You’ve planned your shoot, hired your photography or video team, finagled friends & co-workers to appear on camera. Great! You’re ready to go, right? Almost. Whenever I’m working with clients I encourage them to consider these 5 things to dial up the images we create from a B to an A+. In some cases, addressing the items on this list can save your shoot from disaster. Let’s get started!


#1 What is the sound situation?

If audio is important to your video production, we need to make sure we’re in a location with as little background noise as possible.

  • Are we trying to shoot an interview next to a road with noisy trucks or in a room with loud air conditioning we can’t turn off?

  • Is there a lot of foot traffic?

  • Are there a lot of hard surfaces that can cause an echo?

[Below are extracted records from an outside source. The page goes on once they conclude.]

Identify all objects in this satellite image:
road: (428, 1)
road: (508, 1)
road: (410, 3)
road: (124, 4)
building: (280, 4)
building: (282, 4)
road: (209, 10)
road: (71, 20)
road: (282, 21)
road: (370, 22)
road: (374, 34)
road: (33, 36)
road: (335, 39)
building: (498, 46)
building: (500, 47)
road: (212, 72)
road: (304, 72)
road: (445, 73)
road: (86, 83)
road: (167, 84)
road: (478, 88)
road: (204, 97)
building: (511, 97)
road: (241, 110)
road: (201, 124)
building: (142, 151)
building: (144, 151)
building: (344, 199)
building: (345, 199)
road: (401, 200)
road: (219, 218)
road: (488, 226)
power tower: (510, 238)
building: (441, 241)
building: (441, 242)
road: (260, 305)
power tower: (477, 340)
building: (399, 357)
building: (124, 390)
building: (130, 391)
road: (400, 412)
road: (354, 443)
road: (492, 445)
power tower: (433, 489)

Bring a sound blanket (or a moving blanket) to reduce echo.

  • Even if you think you have the best microphones in the world, background noise can hurt your sound quality and distract your on-camera talent or interviewee.


#2 What’s the lighting situation?

  • The lights at your location may flicker. Sure, you may be able to minimize this in post, but that means more work and a question mark hanging over your head. Test out the house lights and play back on your camera, look out for flicker. Usually we turn off the house lights, and point a bright light at the ceiling, which mimics the look of overhead lights.

  • If you have a limited lighting kit, you may need a location with a little more ambient lighting. If you want to light from scratch, you’ll probably need more kit and you’ll have to make sure you can black out the room.

  • That brings us to our next consideration, windows.



#3 Windows.

Windows can add depth and light to your shots, but they also mean you’re at the mercy of a light source you can’t control: the sun.

  • Think about what direction the windows face. If they’re facing south that means you could have direct sunlight coming through all day.

  • We like to pack a couple of sheer curtains and a blue blackout curtain so that if we end up needing to shoot into a window, we have more control over the amount of lighting coming in. You can hang these off a combo stand, or just gaff tape them to the top of the window just out of frame.


#4 Hair & makeup.

If you can afford hair and makeup, do it! It’s one of those little things that can add that extra dash of professional look to your videography and photography. But, that’s not always within budget.

  • If you’re hiring professional talent, ask if they have experience doing their own hair and makeup.

  • For interviews and non-professional talent, keep an eye out for shine on the face. Just asking them to dab their face with a paper towel can go a long way in reducing shine.

  • Keep hair in mind. Don’t be shy about letting your talent know if you spot flyaways or a messy bun.


#5 Communication is key.

  • We like to get our clients involved in the video production process from the start. We often do a Keyword Exercise with them to help us envision the film. More about Keywords in a future post.

  • Make sure everyone knows where they need to be, when and what you’ll be doing there. We like to send out a call sheet (example below) that includes our schedule, a pared-down shotlist, location addresses and the contact information of everyone involved.

  • Before your shoot, get everyone on the same page. Don’t just tell them what you’re planning to do, but make sure they understand why. Even if it’s just an interview, make sure the person you’re interviewing understands who they’re speaking to and your vision for how the film will come together.